那个男的,那张该死的脸,化成灰我都认得。
那是他弟弟!
命运给他开了个玩笑,恶劣至极的玩笑。
学习没弟弟好,成绩没弟弟高,零花钱没弟弟多,长的没弟弟帅,说的不定女人都是弟弟用过的。
“别急着死,听听我的话!
咳咳!我代表“幻界”向你发出邀请。
你可以从这里跑到外面,不过吗……这里位于“幻界”最深处,你活着跑出去的可能为“0”。
2:看到我背后的门了吗?进入里面选一面“镜子”或者“门”,你将转化为“幻界生物”,而你的活动范围也会固定在它们允许的范围内,要是你有机会成为这里的一位“霸主”,也是能回到现实中的。
3:跟我做个交易,用你的名字跟我换取部分“灵力”,也就是你理解的“炁”。
你以后能自由进入“幻界”,在这里享受厮杀带来的快感,吞噬掉“败者”以确保自己的进化。
那之后,你可以让所有欺负过自己的人付出代价!
所以……是做一个不被约束的,肆意妄为的“怪物”,还是带着不甘,愤恨,绝望,就此死去?”
人极端愤怒的情况下可以打穿四十厘米的钢板。
更别说这是一个被如此践踏的,活的如此悲惨的,内心如此绝望的,渺小的人啊!
“我”想起一部老电视剧中的一句话,当时只觉得说的不对,可现在想想,又是那么地……那么地……哼!
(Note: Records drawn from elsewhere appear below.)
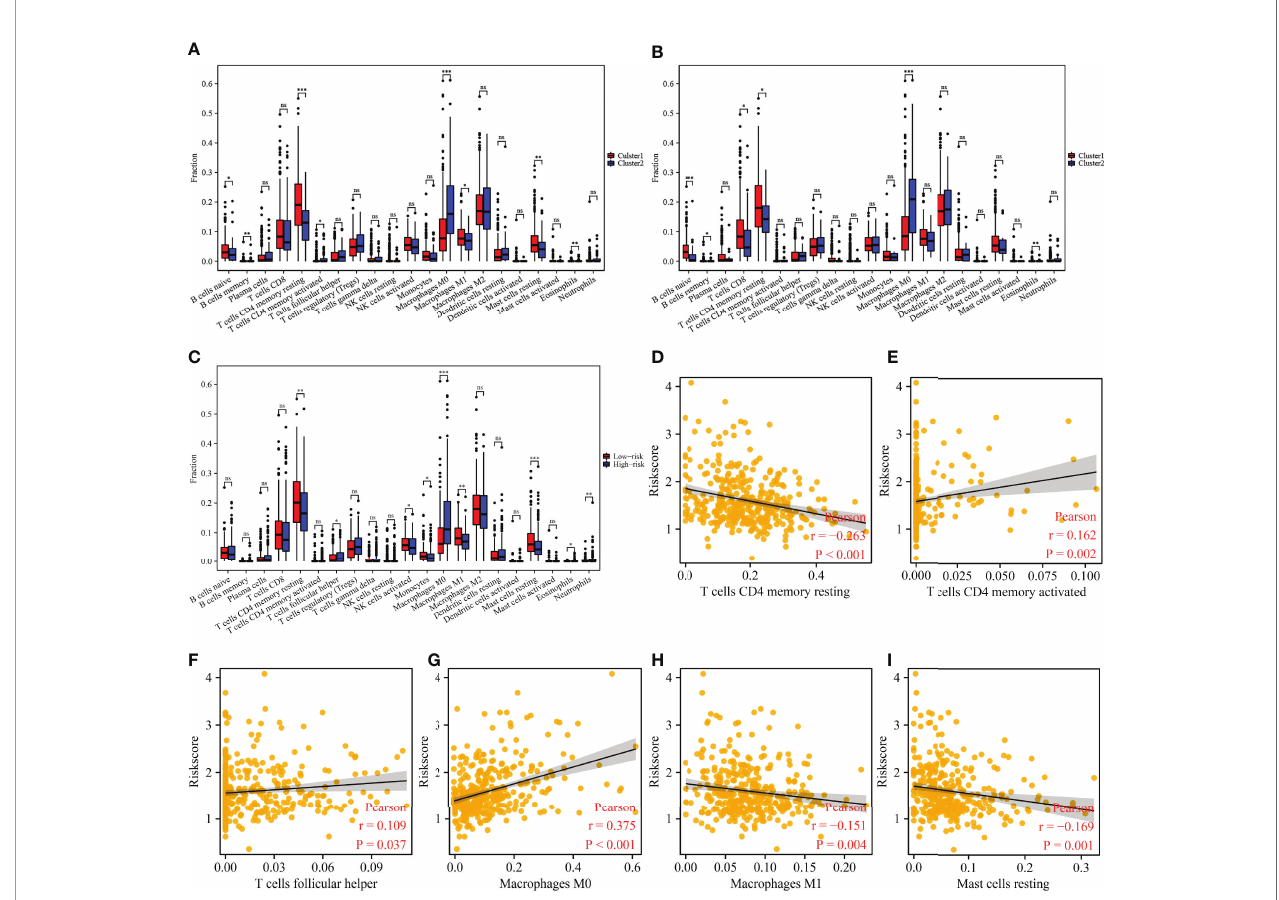
FIGURE 9 | The correlation between the cluster groups and risk model and immune cell in fi ltration in HCC. (A) The expression levels of immune cells in m6A/m1A/ m5C regulated gene subgroups. (B) The expression levels of immune cells in 37 cluster-related DEG subgroups. (C) The expression levels of immune cells in high- and low-risk groups. (D – I) Correlation between the risk model and immune cells. HCC, hepatocellular carcinoma; differentially expressed genes; ns, not statistically signi fi cant; *P < 0.05; **P < 0.01; ***P <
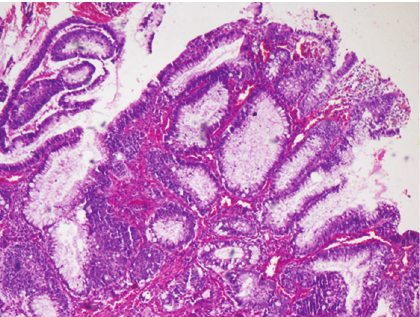
Figure 1: Ulcerated polypoidal epithelium showing extensive intes- tinal metaplasia and dysplasia (H&E, 10x).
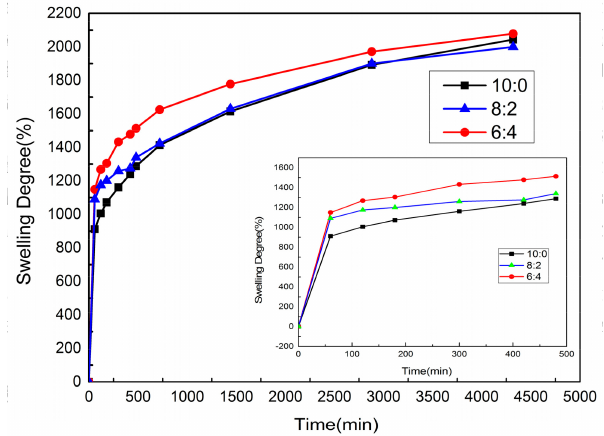
Figure 3. The swelling ratios of P-CH hydrogel with di ff erent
“灾民还算是人吗?那就是牲口,是畜生,为了一口吃的它们什么做不出来?
这么大的婴儿是什么?
那就是锅里的一块肉。”
……
那现在的“我”又算不算的上是人呢?
“我”松开我紧的拳头,指甲里夹杂有皮肤组织的鲜血,曾经高高抬起的头颅,现在死死盯着地面,轻启嘴唇却没发出声音。
“我”清楚的知道自己说出的答案。
“我选3。
我叫……麓雨琪。”
霎时,黑色的浓雾把我紧紧的包围,“我”能感觉到它们在渗透我的皮肤,刺穿“我”的灵魂,一刻不停的改造着我。
那种疼痛无法言语,但是,什么都不能阻止我内心的痛苦,两者合二为一,一点点的撕扯着“我”。
当!
一道仿佛比古老更古老的钟声响彻整个“幻界”。
……
齿轮表盘的月亮下,倒吊着一轮模糊的,巨大的身影,表面上蠕动着许许多多,密密麻麻的白色生物。
当!
又是一轮,那身影随着声音,开始摆动。
撒帝托斯仰望着那模糊的巨大黑影,张开臂膀,好像在拥抱什么,嘴角高高扬起,发出震耳欲聋的嘶吼:
“尽你所能……挣扎到最后吧!
至少在死亡之前,努力活得……美好一点!像个人一点!”
【作者题外话】:科技树以十年前为蓝本,不要太过认真。